On Friday, courtesy of a Deutsche Bank report laughably titled Helicopter Money 101, we showed how to trade the coming helicopter money paradrop that will be provided by central banks in the very near future. When asking the question of who would be the first to try it, one of the first central banks that comes to mind (both Deutsche's and ours) would be the Bank of Japan. To date, the BoJ has tried everything in order to increase inflation (or simply to generate any, for that matter), and boost their economy. Everything that is, except for helicopter money (giving money directly to the government or citizens and bypassing all current institutions acting as middle men).
Yesterday according to Bloomberg, BoJ governor Haruhiko Kuroda said that he isn't thinking about using so-called helicopter money, and that the notion contradicts the law.

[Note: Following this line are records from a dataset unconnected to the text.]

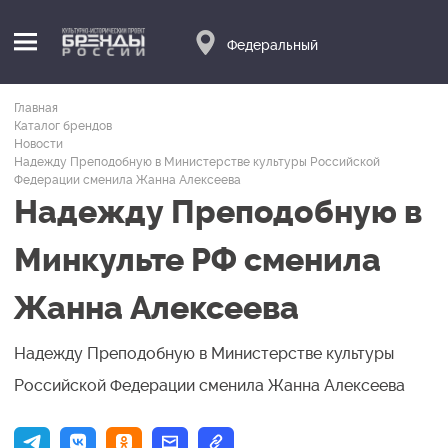
Федеральный
Главная
Каталог брендов
Новости
Надежду Преподобную в Министерстве культуры Российской
Федерации сменила Жанна Алексеева
Надежду Преподобную в
Минкульте РФ сменила
Жанна Алексеева
Надежду Преподобную в Министерстве культуры
Российской Федерации сменила Жанна Алексеева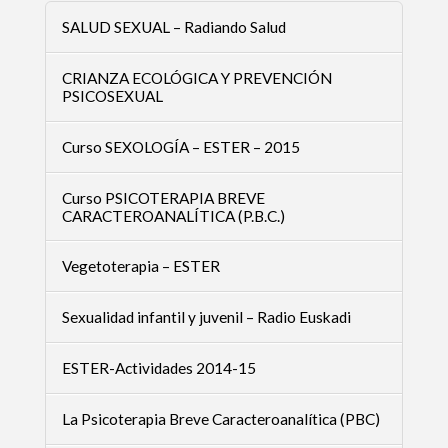
SALUD SEXUAL – Radiando Salud
CRIANZA ECOLÓGICA Y PREVENCIÓN
PSICOSEXUAL
Curso SEXOLOGÍA – ESTER – 2015
Curso PSICOTERAPIA BREVE
CARACTEROANALÍTICA (P.B.C.)
Vegetoterapia – ESTER
Sexualidad infantil y juvenil – Radio Euskadi
ESTER-Actividades 2014-15
La Psicoterapia Breve Caracteroanalítica (PBC)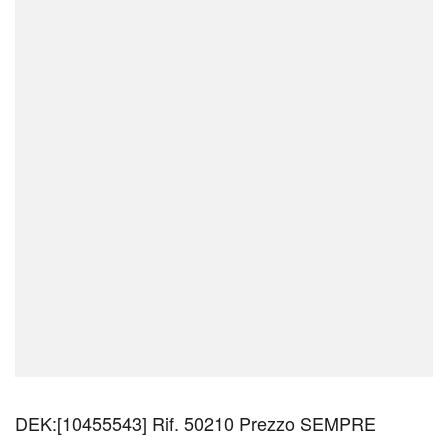
DEK:[10455543] Rif. 50210 Prezzo SEMPRE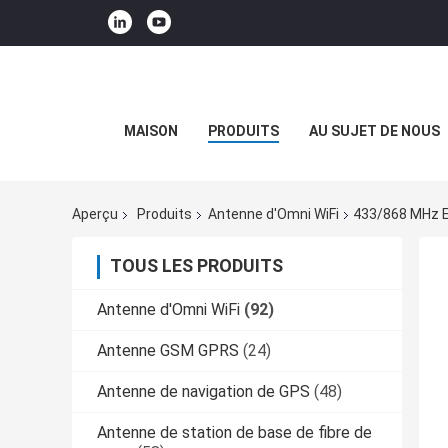
MAISON
PRODUITS
AU SUJET DE NOUS
Aperçu
Produits
Antenne d'Omni WiFi
433/868 MHz E
TOUS LES PRODUITS
Antenne d'Omni WiFi
(92)
Antenne GSM GPRS
(24)
Antenne de navigation de GPS
(48)
Antenne de station de base de fibre de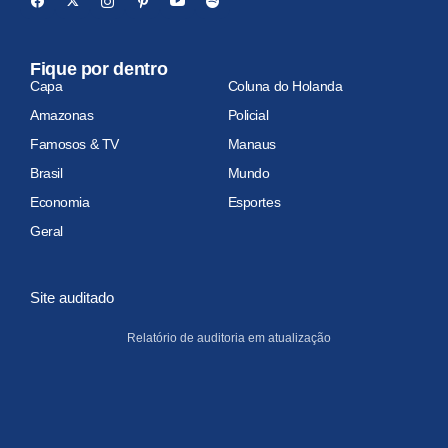
Fique por dentro
Capa
Coluna do Holanda
Amazonas
Policial
Famosos & TV
Manaus
Brasil
Mundo
Economia
Esportes
Geral
Site auditado
Relatório de auditoria em atualização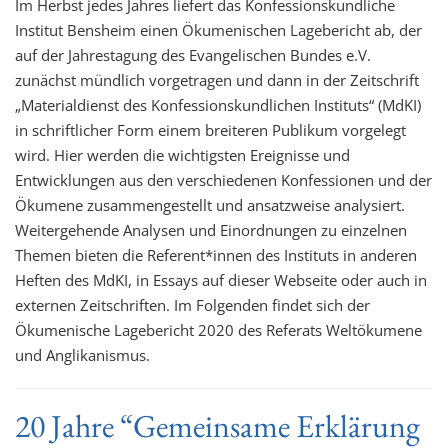
Im Herbst jedes Jahres liefert das Konfessionskundliche
Institut Bensheim einen Ökumenischen Lagebericht ab, der
auf der Jahrestagung des Evangelischen Bundes e.V.
zunächst mündlich vorgetragen und dann in der Zeitschrift
„Materialdienst des Konfessionskundlichen Instituts“ (MdKI)
in schriftlicher Form einem breiteren Publikum vorgelegt
wird. Hier werden die wichtigsten Ereignisse und
Entwicklungen aus den verschiedenen Konfessionen und der
Ökumene zusammengestellt und ansatzweise analysiert.
Weitergehende Analysen und Einordnungen zu einzelnen
Themen bieten die Referent*innen des Instituts in anderen
Heften des MdKI, in Essays auf dieser Webseite oder auch in
externen Zeitschriften. Im Folgenden findet sich der
Ökumenische Lagebericht 2020 des Referats Weltökumene
und Anglikanismus.
20 Jahre “Gemeinsame Erklärung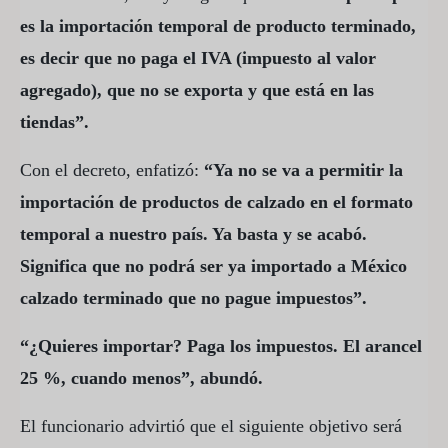
es la importación temporal de producto terminado,
es decir que no paga el IVA (impuesto al valor
agregado), que no se exporta y que está en las
tiendas”.
Con el decreto, enfatizó:
“Ya no se va a permitir la
importación de productos de calzado en el formato
temporal a nuestro país. Ya basta y se acabó.
Significa que no podrá ser ya importado a México
calzado terminado que no pague impuestos”.
“¿Quieres importar? Paga los impuestos. El arancel
25 %, cuando menos”, abundó.
El funcionario advirtió que el siguiente objetivo será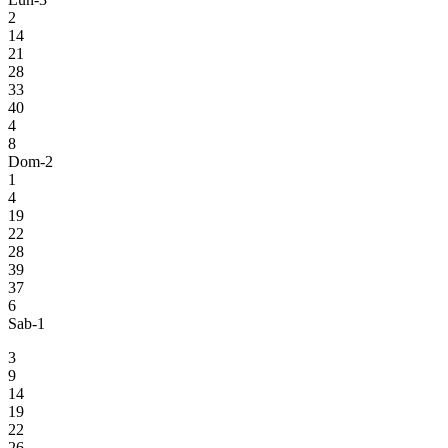
2
14
21
28
33
40
4
8
Dom-2
1
4
19
22
28
39
37
6
Sab-1
3
9
14
19
22
26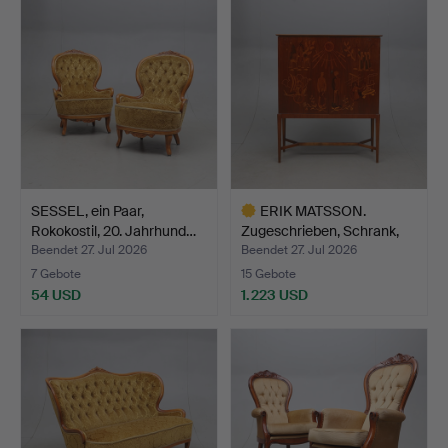
SESSEL, ein Paar,
ERIK MATSSON.
Rokokostil, 20. Jahrhund…
Zugeschrieben, Schrank,
Mjöl…
Beendet 27. Jul 2026
Beendet 27. Jul 2026
7 Gebote
15 Gebote
54 USD
1.223 USD
Ausgewähltes
Objekt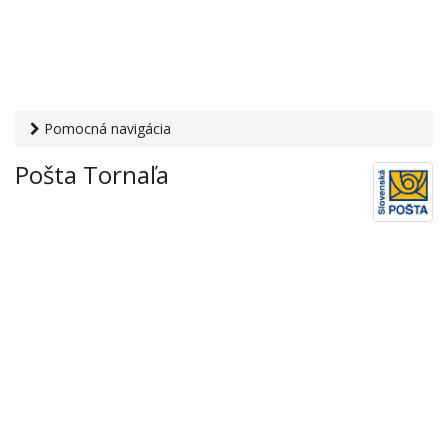
Pomocná navigácia
Otvaracie-hodiny.sk
›
Služby
›
Poštové a doručovateľské
Pošta Tornaľa
služby
›
Pošty
› Pošta Tornaľa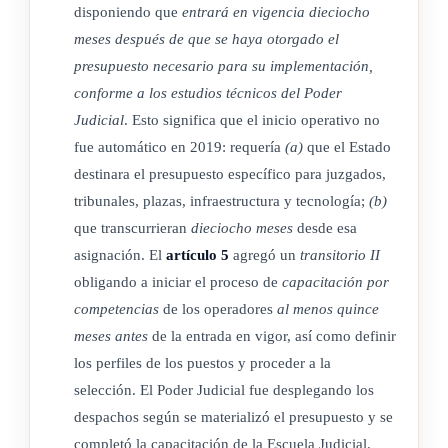
en un solo proceso.
disponiendo que
entrará en vigencia dieciocho
meses después de que se haya otorgado el
Artículo 19 Derogatoria de varios artículos de la Ley N. º
presupuesto necesario para su implementación,
8754,
Ley contra la Delincuencia Organizada
, de 22 de julio
conforme a los estudios técnicos del Poder
de 2009
Judicial
. Esto significa que el inicio operativo no
fue automático en 2019: requería
(a)
que el Estado
Se derogan los artículos 2, 3, 7 y 9 de la Ley N. º 8754, Ley
destinara el presupuesto específico para juzgados,
contra la Delincuencia Organizada, de 22 de julio de 2009.
tribunales, plazas, infraestructura y tecnología;
(b)
que transcurrieran
dieciocho meses
desde esa
asignación. El
artículo 5
agregó un
transitorio II
ARTÍCULO 2
obligando a iniciar el proceso de
capacitación por
competencias
de los operadores
al menos quince
Se adiciona un artículo 94 ter a la Ley N. º 8, Ley Orgánica
meses antes
de la entrada en vigor, así como definir
del Poder Judicial, de 29 de noviembre de 1937. El texto es
los perfiles de los puestos y proceder a la
el siguiente:
selección. El Poder Judicial fue desplegando los
Artículo 94 ter 1-) Ser costarricense en ejercicio de los
despachos según se materializó el presupuesto y se
completó la capacitación de la Escuela Judicial.
derechos ciudadanos. Para ser miembro de los tribunales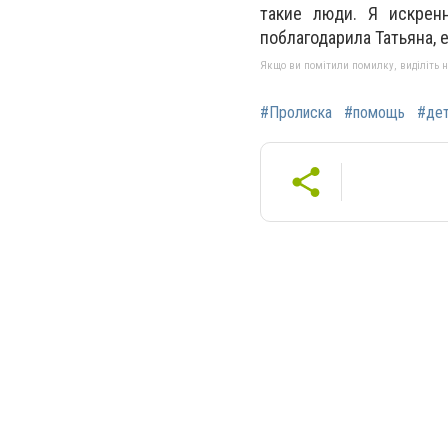
такие люди. Я искрен
поблагодарила Татьяна, 
Якщо ви помітили помилку, виділіть нео
#Пролиска
#помощь
#де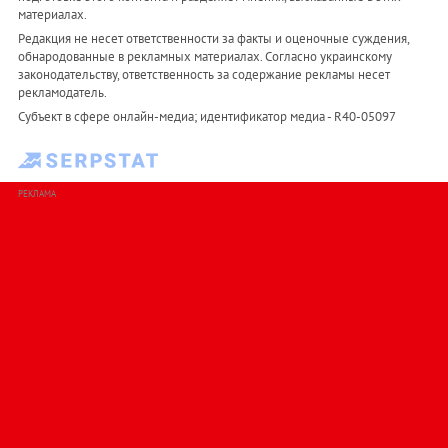
материалах.
Редакция не несет ответственности за факты и оценочные суждения,
обнародованные в рекламных материалах. Согласно украинскому
законодательству, ответственность за содержание рекламы несет
рекламодатель.
Субъект в сфере онлайн-медиа; идентификатор медиа - R40-05097
РЕКЛАМА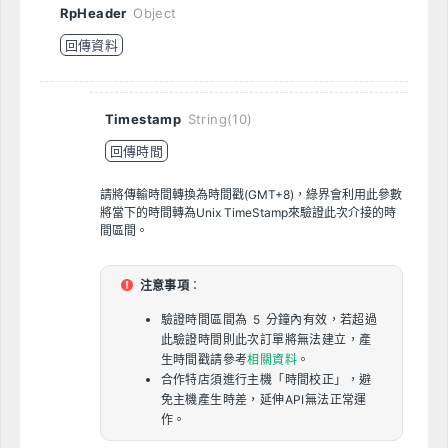
RpHeader
Object
回傳資料
Timestamp
String(10)
回傳時間
請將傳輸時間轉換為時間戳(GMT+8)，綠界會利用此參數
將當下的時間轉為Unix TimeStamp來驗證此次介接的時
間區間。
注意事項
：
驗證時間區間為 5 分鐘內有效，若超過
此驗證時間則此次訂單將無法建立，產
生時間戳請參考
相關資料
。
合作特店須進行主機「時間校正」，避
免主機產生時差，延伸API無法正常運
作。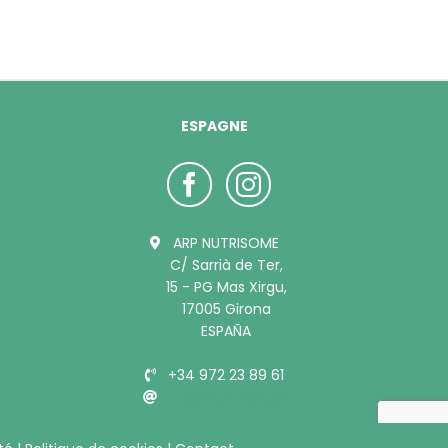
ESPAGNE
ARP NUTRISOME
C/ Sarrià de Ter,
15 - PG Mas Xirgu,
17005 Girona
ESPAÑA
+34 972 23 89 61
info@bubimex.es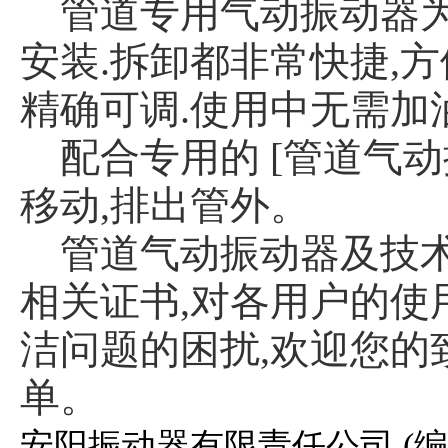
管道专用气动振动器为
安装.拆卸都非常快捷,方
精确可调.使用中无需加
配合专用的
[管道气动
移动,排出管外。
管道气动振动器及技
相关证书,对各用户的
洁问题的困扰,欢迎您的
单。
安阳振动器有限责任公司 (编辑：w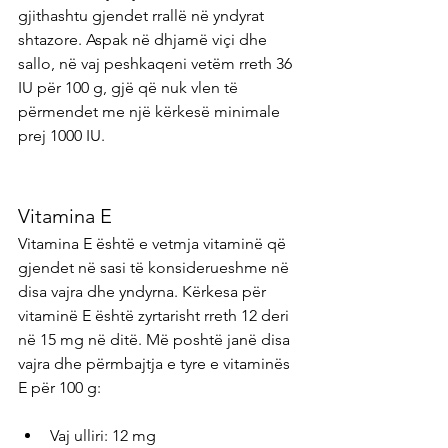
gjithashtu gjendet rrallë në yndyrat 
shtazore. Aspak në dhjamë viçi dhe 
sallo, në vaj peshkaqeni vetëm rreth 36 
IU për 100 g, gjë që nuk vlen të 
përmendet me një kërkesë minimale 
prej 1000 IU.
Vitamina E
Vitamina E është e vetmja vitaminë që 
gjendet në sasi të konsiderueshme në 
disa vajra dhe yndyrna. Kërkesa për 
vitaminë E është zyrtarisht rreth 12 deri 
në 15 mg në ditë. Më poshtë janë disa 
vajra dhe përmbajtja e tyre e vitaminës 
E për 100 g:
Vaj ulliri: 12 mg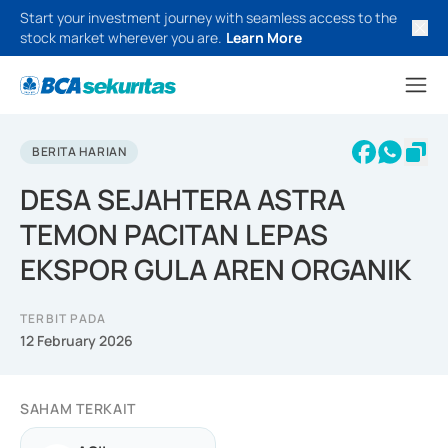
Start your investment journey with seamless access to the
stock market wherever you are.
Learn More
BERITA HARIAN
DESA SEJAHTERA ASTRA
TEMON PACITAN LEPAS
EKSPOR GULA AREN ORGANIK
TERBIT PADA
12 February 2026
SAHAM TERKAIT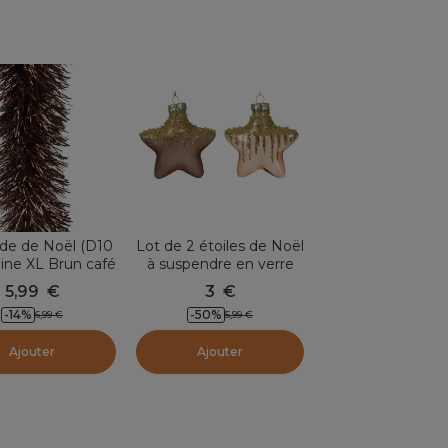
nde de Noël (D10
Lot de 2 étoiles de Noël
ine XL Brun café
à suspendre en verre
(H10 cm) Arctique Brun
5,99
€
3
€
café
-
14
%
-
50
%
6,99
€
5,99
€
Ajouter
Ajouter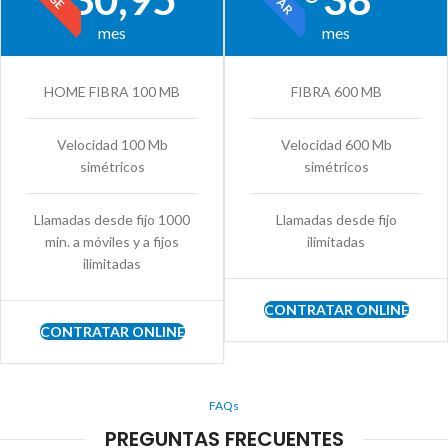
mes
mes
HOME FIBRA 100 MB
FIBRA 600 MB
Velocidad 100 Mb
Velocidad 600 Mb
simétricos
simétricos
Llamadas desde fijo 1000
Llamadas desde fijo
min. a móviles y a fijos
ilimitadas
ilimitadas
CONTRATAR ONLINE
CONTRATAR ONLINE
FAQs
PREGUNTAS FRECUENTES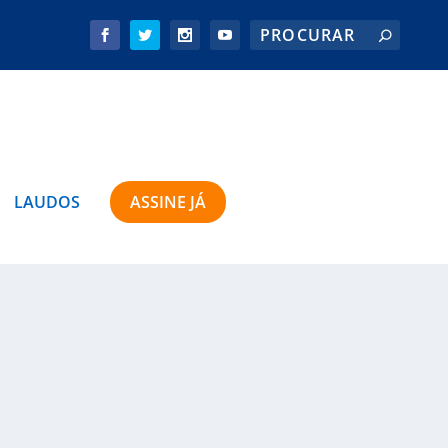
LAUDOS
ASSINE JÁ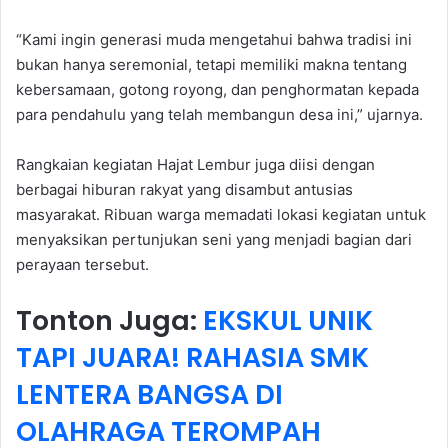
“Kami ingin generasi muda mengetahui bahwa tradisi ini
bukan hanya seremonial, tetapi memiliki makna tentang
kebersamaan, gotong royong, dan penghormatan kepada
para pendahulu yang telah membangun desa ini,” ujarnya.
Rangkaian kegiatan Hajat Lembur juga diisi dengan
berbagai hiburan rakyat yang disambut antusias
masyarakat. Ribuan warga memadati lokasi kegiatan untuk
menyaksikan pertunjukan seni yang menjadi bagian dari
perayaan tersebut.
Tonton Juga:
EKSKUL UNIK
TAPI JUARA! RAHASIA SMK
LENTERA BANGSA DI
OLAHRAGA TEROMPAH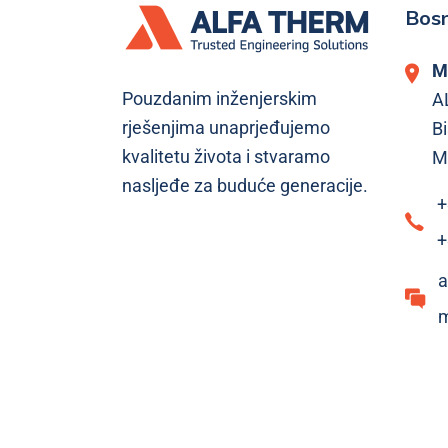
Bosn
M
Pouzdanim inženjerskim
A
rješenjima unaprjeđujemo
Bi
kvalitetu života i stvaramo
M
nasljeđe za buduće generacije.
+
+
a
m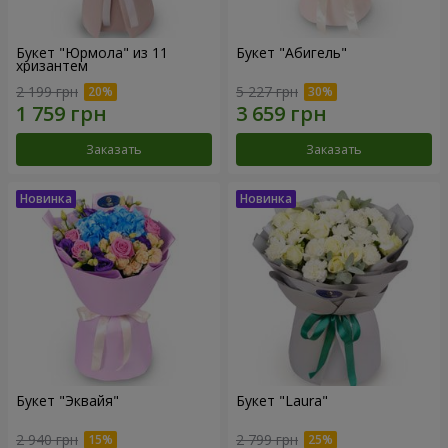
Букет "Юрмола" из 11
Букет "Абигель"
хризантем
2 199 грн
5 227 грн
Заказать
Заказать
Букет "Эквайя"
Букет "Laura"
2 940 грн
2 799 грн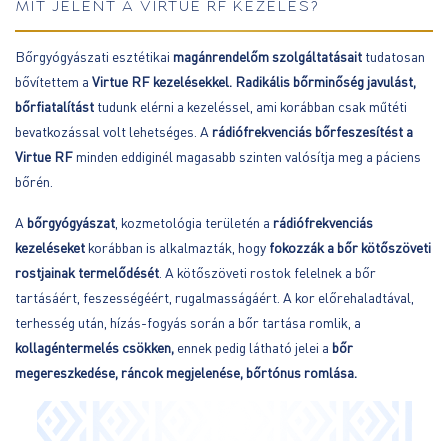
MIT JELENT A VIRTUE RF KEZELÉS?
Bőrgyógyászati esztétikai
magánrendelőm szolgáltatásait
tudatosan
bővítettem a
Virtue RF kezelésekkel.
Radikális bőrminőség javulást,
bőrfiatalítást
tudunk elérni a kezeléssel, ami korábban csak műtéti
bevatkozással volt lehetséges. A
rádiófrekvenciás bőrfeszesítést a
Virtue RF
minden eddiginél magasabb szinten valósítja meg a páciens
bőrén.
A
bőrgyógyászat
, kozmetológia területén a
rádiófrekvenciás
kezeléseket
korábban is alkalmazták, hogy
fokozzák a bőr kötőszöveti
rostjainak termelődését
. A kötőszöveti rostok felelnek a bőr
tartásáért, feszességéért, rugalmasságáért. A kor előrehaladtával,
terhesség után, hízás-fogyás során a bőr tartása romlik, a
kollagéntermelés csökken,
ennek pedig látható jelei a
bőr
megereszkedése, ráncok megjelenése, bőrtónus romlása.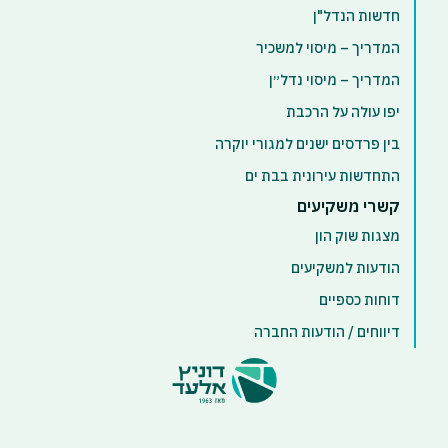
חדשות הנדל"ן
המדריך – מיסוי למשכיר
המדריך – מיסוי נדל״ן
יפו עולה על הרכבת
בין פרדסים ישנים למגורי יוקרה
התחדשות עירונית בבת ים
קשרי משקיעים
מצגות שוק הון
הודעות למשקיעים
דוחות כספיים
דיווחים / הודעות החברה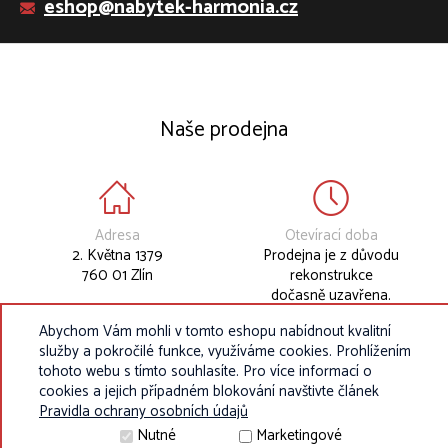
eshop@nabytek-harmonia.cz
Naše prodejna
Adresa
Otevírací doba
2. Května 1379
Prodejna je z důvodu
760 01 Zlín
rekonstrukce
dočasně uzavřena.
Abychom Vám mohli v tomto eshopu nabídnout kvalitní
služby a pokročilé funkce, využíváme cookies. Prohlížením
tohoto webu s tímto souhlasíte. Pro více informací o
cookies a jejich případném blokování navštivte článek
Pravidla ochrany osobních údajů
Nutné
Marketingové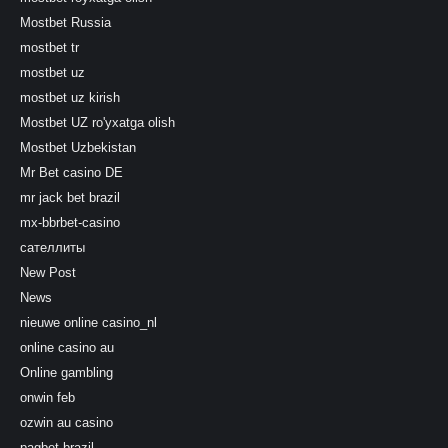
Mostbet Russia
mostbet tr
mostbet uz
mostbet uz kirish
Mostbet UZ ro'yxatga olish
Mostbet Uzbekistan
Mr Bet casino DE
mr jack bet brazil
mx-bbrbet-casino
сателлиты
New Post
News
nieuwe online casino_nl
online casino au
Online gambling
onwin feb
ozwin au casino
pagbet brazil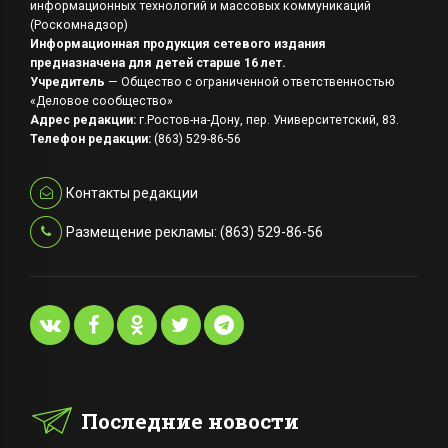
информационных технологий и массовых коммуникаций
(Роскомнадзор)
Информационная продукция сетевого издания
предназначена для детей старше 16 лет.
Учредитель
— Общество с ограниченной ответственностью
«Деловое сообщество»
Адрес редакции:
г.Ростов-на-Дону, пер. Университетский, 83.
Телефон редакции:
(863) 529-86-56
Контакты редакции
Размещение рекламы: (863) 529-86-56
Последние новости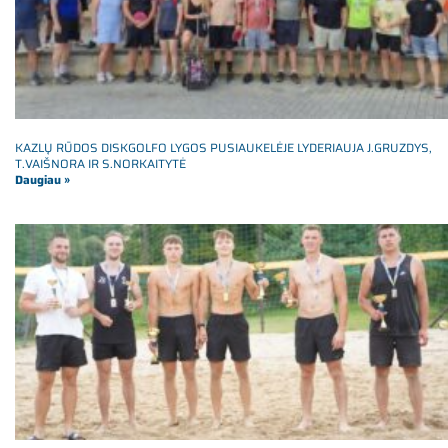
KAZLŲ RŪDOS DISKGOLFO LYGOS PUSIAUKELĖJE LYDERIAUJA J.GRUZDYS,
T.VAIŠNORA IR S.NORKAITYTĖ
Daugiau »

"In advanced nations nowadays, fiscal policy is determined by the government and the parliament while monetary policy is decided by the central bank, which is separate from government and parliament," Kuroda told lawmakers in the Japanese Diet. "Deciding and implementing these things together would contradict the current legal framework. So unless the existing legal framework changes, helicopter money isn’t possible, and we at the Bank of Japan aren’t thinking about it at all."
If you read the end of that carefully, you'll want to revisit our article on how to trade the coming helicopter money (here). First, we'll start with the fact that Deutsche Bank already has an answer on how to work around the "current legal framework", and it's called simply getting the legislature's approval. Something tells us that given all of the insane things he has been doing to date, Shinzo Abe can conjure up enough support to tweak the current laws in order to allow the BoJ to directly fund the government - in order to "stimulate" the economy of course.
The fact that Kuroda fell back on this weakest argument against helicopter money instead of saying something like "oh, it's absolute lunacy and only Krugman-following idiots who want hyperinflation would attempt it", was all the tell we needed.
The DB table in question:
That, or simply use Japan's increasingly more disastrous earthquakes as a signal from god that the BOJ has a carte blanche to shower its long-suffering (and mostly old) people with money.
Secondly, and perhaps this is more of the dead giveaway that helicopter money is just around the corner for Japan, is that whenever Kuroda flatly denies that something is not going to happen, it virtually assures its passage in the immediate future. Just recall what happened back in January when he told everyone that NIRP wasn't on the table... one week before he unleashed NIRP.
January 21:
And January 28:
Bottom line, the question isn't if the BoJ will be the first central bank to implement helicopter money, the question is when.